From Father Stephen Jones
Sir
I much appreciated Edward Dowler’s piece entitled ‘Marginalising Catholicism’ in the November 2018 edition of New Directions. Reflecting upon the theme of ‘Catholic Mission’, Fr Dowler sets out two ‘guiding principles’ which inform his ongoing reflection about our current missionary task.
I wish to leave aside his second guiding principle (with which, incidentally, I concur), about the use of resources from beyond the parameters of the Church of England; but I offer a brief reflection on the first.
Fr Dowler reminds us that the catholic tradition, far from being ‘an increasingly marginal subset of the Church of England’, is in fact ‘the mainstream of Christian life and faith throughout history and all across the world’. Citing John Shelby Reed, he then proceeds to outline the loss of this sense. He tells us that Reed argues that, as a result of ritual persecutions carried out under the 1874 Public Worship Regulation Act, Anglo-Catholics gave up the original vision of the Oxford fathers, which was to raise awareness in the Church of England generally of its inherent catholic nature, settling instead for ‘tolerance and forbearance’ for themselves. As Reed states, Anglo-Catholics abandoned their goal of ‘a unified, “Catholic” Church of England’ and ‘had become content to see [their beliefs] tolerated as the mark of a party’. In fact, Newman had already identified this phenomenon, writing in his Apologia of his thoughts as early as 1843: ‘Men of Catholic views are too truly a party in our Church’. Fr Dowler then proceeds to outline the way in which Anglo-Catholics have ‘colluded’ in this ‘marginalisation’ of Catholicism within the Church of England. He is right to argue that this reductive self-understanding has had the effect of implying that Catholicism is merely one strand among others within Anglicanism, rather than the Christian norm. It is precisely the antithesis of the original vision of the Oxford fathers, as Catholics in the Church of England have been content to occupy a niche within an ecclesial community which has a generally different self-understanding, simply making our distinctive contribution. In short, we have become domesticated, partly as a result of our own actions.

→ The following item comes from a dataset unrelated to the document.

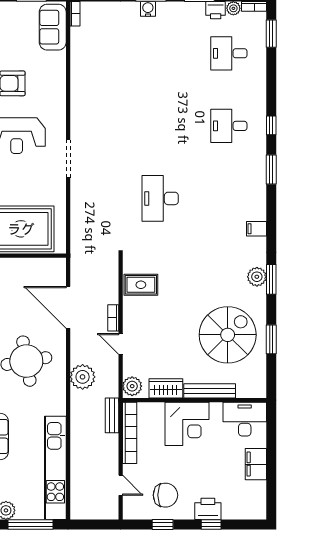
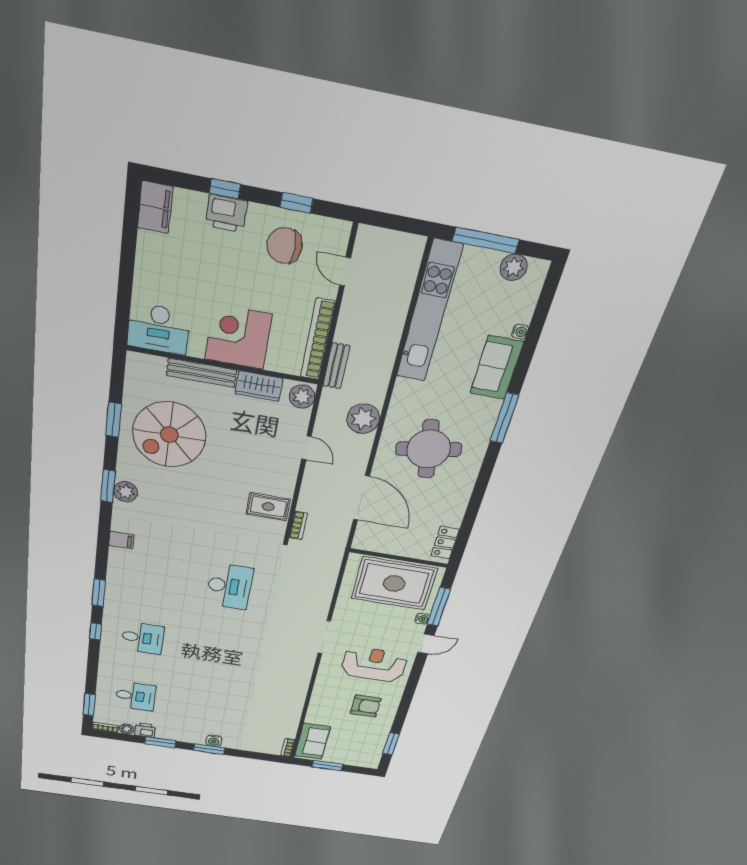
bookcase: (113, 318) -> (298, 525), moved
filing cabinet: (256, 464) -> (155, 207), moved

This marginalisation, collusion, domestication – call it what you will – has reached its apogee in our embracing of the Five Guiding Principles and the notion of ‘mutual flourishing’, along with the novel and uncatholic ecclesiology this embrace entails. It is a million miles away from the original vision of what came to be known as the Catholic movement in the Church of England; and it represents an almost complete abandonment of the raison d’etré which has inspired and energised generations of laypeople and clergy.
The most pressing need for our movement now, I believe, is to find a new raison d’etré and a new articulation of our place and purpose, since it is now apparent that the vision with which our movement began in 1833 has been abandoned, or at least lost by default as something no longer attainable.